A Catholic bishop in Texas slammed former Secretary of State Hillary Clinton on Twitter over a comment she made appearing to compare the abortion debate in the United States to rapes committed by soldiers in Russia’s war with Ukraine and Taliban rule.
‘Please, please don’t listen to this evil woman,’ Bishop Joseph Strickland of the Diocese of Tyler, Texas, tweeted on Friday. ‘Her lies and immorality need to be silenced for the good of humanity.’
Strickland’s post was accompanied by an article highlighting comments made by the former Democratic presidential candidate at the Clinton Presidential Center’s summit on women’s rights, where she was asked by interviewer Christiane Amanpour about a past statement she made that women’s rights were ‘unfinished business.’
‘We have come a long way since I made that statement, back in 1995, on so many fronts,’ Clinton responded. ‘But we are also in a period of time where there is a lot of pushback and much of the progress that has been, I think, taken for granted by too many people is under attack.’
‘Literally under attack, in places like Iran or Afghanistan or Ukraine, where rape is a tactic of war, or under attack by political and cultural forces in a country like our own, when it comes to women’s health care and bodily autonomy.’
Representatives for Clinton did not immediately respond to a request for comment from Fox News Digital.
Clinton also used the abortion debate to invoke the suffering of women in Sudan while speaking at the summit.
‘It’s so shocking to think that in any way we’re related to poor Afghanistan and Sudan,’ Clinton said. ‘But as an advanced economy, as we allegedly are, on this measure, we unfortunately are rightly put with them.’

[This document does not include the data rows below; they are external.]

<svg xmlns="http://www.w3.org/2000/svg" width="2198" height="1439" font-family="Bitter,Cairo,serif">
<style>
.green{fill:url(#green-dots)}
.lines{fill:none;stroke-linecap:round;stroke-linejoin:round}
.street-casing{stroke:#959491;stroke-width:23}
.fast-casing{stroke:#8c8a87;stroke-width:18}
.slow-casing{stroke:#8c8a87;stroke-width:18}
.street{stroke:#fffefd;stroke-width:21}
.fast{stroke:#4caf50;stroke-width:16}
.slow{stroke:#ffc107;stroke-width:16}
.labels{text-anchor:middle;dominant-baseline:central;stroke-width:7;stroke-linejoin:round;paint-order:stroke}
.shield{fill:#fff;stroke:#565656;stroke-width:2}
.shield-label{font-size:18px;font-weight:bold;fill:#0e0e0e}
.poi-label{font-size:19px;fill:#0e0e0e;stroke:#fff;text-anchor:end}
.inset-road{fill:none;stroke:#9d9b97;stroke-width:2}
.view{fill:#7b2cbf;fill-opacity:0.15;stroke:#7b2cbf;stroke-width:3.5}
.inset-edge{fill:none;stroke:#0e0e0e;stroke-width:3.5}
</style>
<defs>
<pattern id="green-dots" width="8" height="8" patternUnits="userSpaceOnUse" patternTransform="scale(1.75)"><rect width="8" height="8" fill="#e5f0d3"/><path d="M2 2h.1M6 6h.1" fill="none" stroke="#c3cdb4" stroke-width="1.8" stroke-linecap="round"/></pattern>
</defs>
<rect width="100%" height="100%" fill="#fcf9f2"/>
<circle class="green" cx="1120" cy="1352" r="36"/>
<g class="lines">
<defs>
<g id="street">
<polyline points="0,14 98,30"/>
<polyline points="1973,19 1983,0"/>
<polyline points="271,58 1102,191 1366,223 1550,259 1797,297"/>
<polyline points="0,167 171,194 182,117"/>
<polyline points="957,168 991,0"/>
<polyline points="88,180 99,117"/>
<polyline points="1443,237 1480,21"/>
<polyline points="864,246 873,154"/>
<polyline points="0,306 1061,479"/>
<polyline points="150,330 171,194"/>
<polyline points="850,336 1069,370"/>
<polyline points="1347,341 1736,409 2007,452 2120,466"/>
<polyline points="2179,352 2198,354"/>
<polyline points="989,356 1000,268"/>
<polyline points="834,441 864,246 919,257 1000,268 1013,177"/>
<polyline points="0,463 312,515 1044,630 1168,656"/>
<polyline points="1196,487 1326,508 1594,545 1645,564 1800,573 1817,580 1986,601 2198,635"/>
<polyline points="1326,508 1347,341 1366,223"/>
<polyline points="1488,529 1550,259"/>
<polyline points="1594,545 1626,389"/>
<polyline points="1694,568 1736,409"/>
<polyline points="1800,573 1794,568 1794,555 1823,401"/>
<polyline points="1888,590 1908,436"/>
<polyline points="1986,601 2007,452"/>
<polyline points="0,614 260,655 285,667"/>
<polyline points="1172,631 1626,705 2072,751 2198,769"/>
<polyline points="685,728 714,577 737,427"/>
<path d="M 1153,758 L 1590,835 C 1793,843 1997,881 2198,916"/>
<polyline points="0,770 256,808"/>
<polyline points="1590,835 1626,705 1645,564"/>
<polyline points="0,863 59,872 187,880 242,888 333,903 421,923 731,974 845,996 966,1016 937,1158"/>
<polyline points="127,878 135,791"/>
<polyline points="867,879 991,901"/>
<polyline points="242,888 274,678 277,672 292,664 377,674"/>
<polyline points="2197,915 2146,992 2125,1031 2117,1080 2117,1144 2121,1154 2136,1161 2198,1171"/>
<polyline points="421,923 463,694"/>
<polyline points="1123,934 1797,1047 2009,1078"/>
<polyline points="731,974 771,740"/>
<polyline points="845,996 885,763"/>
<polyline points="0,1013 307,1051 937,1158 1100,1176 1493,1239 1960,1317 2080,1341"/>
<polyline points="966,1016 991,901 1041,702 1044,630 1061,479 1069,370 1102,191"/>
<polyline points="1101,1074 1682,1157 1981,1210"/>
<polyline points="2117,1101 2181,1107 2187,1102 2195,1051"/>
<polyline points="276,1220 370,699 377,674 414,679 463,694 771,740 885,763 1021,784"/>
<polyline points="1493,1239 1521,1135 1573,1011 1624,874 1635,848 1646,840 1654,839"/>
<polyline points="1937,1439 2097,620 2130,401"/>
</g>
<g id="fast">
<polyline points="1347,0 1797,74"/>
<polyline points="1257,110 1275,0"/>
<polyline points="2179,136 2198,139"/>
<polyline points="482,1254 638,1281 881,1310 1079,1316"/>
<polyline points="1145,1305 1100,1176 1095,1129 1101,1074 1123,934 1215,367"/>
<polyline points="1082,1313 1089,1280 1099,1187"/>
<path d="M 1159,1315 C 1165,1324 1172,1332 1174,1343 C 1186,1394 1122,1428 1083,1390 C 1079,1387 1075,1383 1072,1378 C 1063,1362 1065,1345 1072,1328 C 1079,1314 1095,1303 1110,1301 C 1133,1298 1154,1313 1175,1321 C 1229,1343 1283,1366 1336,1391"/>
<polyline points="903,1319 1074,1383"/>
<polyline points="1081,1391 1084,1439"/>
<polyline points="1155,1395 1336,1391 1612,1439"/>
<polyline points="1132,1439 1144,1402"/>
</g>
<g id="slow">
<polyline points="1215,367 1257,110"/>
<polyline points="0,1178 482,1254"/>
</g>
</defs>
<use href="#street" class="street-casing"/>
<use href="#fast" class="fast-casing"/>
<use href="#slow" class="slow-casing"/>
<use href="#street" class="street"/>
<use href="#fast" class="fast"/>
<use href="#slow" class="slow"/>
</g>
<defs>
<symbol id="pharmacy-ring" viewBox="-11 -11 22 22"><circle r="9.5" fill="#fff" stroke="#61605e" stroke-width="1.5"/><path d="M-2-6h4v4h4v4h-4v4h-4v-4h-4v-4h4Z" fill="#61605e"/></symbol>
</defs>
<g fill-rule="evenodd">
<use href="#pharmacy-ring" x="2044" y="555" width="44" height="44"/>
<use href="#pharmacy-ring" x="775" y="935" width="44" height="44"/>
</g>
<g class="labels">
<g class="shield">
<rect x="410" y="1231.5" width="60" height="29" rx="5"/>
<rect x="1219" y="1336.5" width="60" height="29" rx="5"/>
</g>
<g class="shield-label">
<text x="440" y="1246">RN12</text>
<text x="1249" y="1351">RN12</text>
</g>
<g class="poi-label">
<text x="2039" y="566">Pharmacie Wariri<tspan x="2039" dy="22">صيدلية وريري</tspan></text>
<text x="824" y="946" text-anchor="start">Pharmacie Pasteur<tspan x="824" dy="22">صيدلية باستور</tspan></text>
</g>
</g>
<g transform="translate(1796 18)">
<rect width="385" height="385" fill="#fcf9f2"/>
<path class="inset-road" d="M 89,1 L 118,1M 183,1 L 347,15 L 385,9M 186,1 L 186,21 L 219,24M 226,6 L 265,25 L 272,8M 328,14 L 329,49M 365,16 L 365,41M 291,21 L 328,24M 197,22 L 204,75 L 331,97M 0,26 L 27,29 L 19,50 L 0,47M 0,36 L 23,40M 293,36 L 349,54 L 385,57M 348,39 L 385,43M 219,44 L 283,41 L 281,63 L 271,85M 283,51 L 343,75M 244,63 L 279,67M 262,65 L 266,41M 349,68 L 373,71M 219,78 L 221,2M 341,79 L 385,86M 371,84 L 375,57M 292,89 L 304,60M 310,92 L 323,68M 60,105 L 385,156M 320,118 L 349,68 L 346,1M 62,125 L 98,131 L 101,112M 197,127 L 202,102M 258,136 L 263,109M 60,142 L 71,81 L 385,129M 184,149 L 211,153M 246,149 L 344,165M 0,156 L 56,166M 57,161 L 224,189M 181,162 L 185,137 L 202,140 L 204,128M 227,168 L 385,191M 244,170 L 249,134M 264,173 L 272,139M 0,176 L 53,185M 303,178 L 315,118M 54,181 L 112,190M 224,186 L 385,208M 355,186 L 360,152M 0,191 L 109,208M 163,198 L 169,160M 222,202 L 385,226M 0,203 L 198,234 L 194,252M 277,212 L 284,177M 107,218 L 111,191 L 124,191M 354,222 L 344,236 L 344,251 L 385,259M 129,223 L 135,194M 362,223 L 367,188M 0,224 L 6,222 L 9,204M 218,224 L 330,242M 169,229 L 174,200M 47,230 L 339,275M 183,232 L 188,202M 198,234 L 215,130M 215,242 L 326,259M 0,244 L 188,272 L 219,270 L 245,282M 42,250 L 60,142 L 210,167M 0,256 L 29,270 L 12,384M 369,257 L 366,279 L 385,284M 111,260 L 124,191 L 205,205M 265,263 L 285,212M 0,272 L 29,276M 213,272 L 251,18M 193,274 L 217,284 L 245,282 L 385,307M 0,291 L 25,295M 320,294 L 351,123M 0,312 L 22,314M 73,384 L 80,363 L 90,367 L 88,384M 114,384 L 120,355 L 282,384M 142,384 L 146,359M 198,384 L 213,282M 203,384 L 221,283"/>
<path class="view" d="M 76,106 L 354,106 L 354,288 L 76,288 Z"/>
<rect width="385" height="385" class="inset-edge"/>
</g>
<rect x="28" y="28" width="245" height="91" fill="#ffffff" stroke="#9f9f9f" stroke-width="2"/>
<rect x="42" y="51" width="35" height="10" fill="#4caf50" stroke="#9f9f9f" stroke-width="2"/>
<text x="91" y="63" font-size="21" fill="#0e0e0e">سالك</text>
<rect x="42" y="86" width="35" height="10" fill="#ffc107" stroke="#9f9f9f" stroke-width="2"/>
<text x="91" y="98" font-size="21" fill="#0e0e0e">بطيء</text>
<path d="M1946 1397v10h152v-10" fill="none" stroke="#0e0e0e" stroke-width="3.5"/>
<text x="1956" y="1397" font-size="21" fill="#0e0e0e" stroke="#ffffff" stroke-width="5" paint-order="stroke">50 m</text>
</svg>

Sudan’s Islamist state bans abortion except for when a woman was raped or her life is in danger. Afghanistan’s Islamist state bans abortion except for when the mother’s life in danger.
Following the reversal of Roe v. Wade earlier this year, states across the U.S. are allowed to impose their own rules on abortion, and while some have put in place sharp limits on abortion, many others allow abortion up through the final weeks of pregnancy. Clinton suggested limits on abortion are undemocratic.
‘This struggle is between autocracy and democracy, from our country to places we can’t even believe we’re being compared to,’ Clinton said.
Clinton spoke about abortion in another appearance this week with The 19th, a nonprofit newsgroup that focuses on women’s issues.
‘I really, truly believe that when women are denied their basic rights anywhere, it gives heart to those who want to take away rights somewhere else,’ Clinton said in the interview.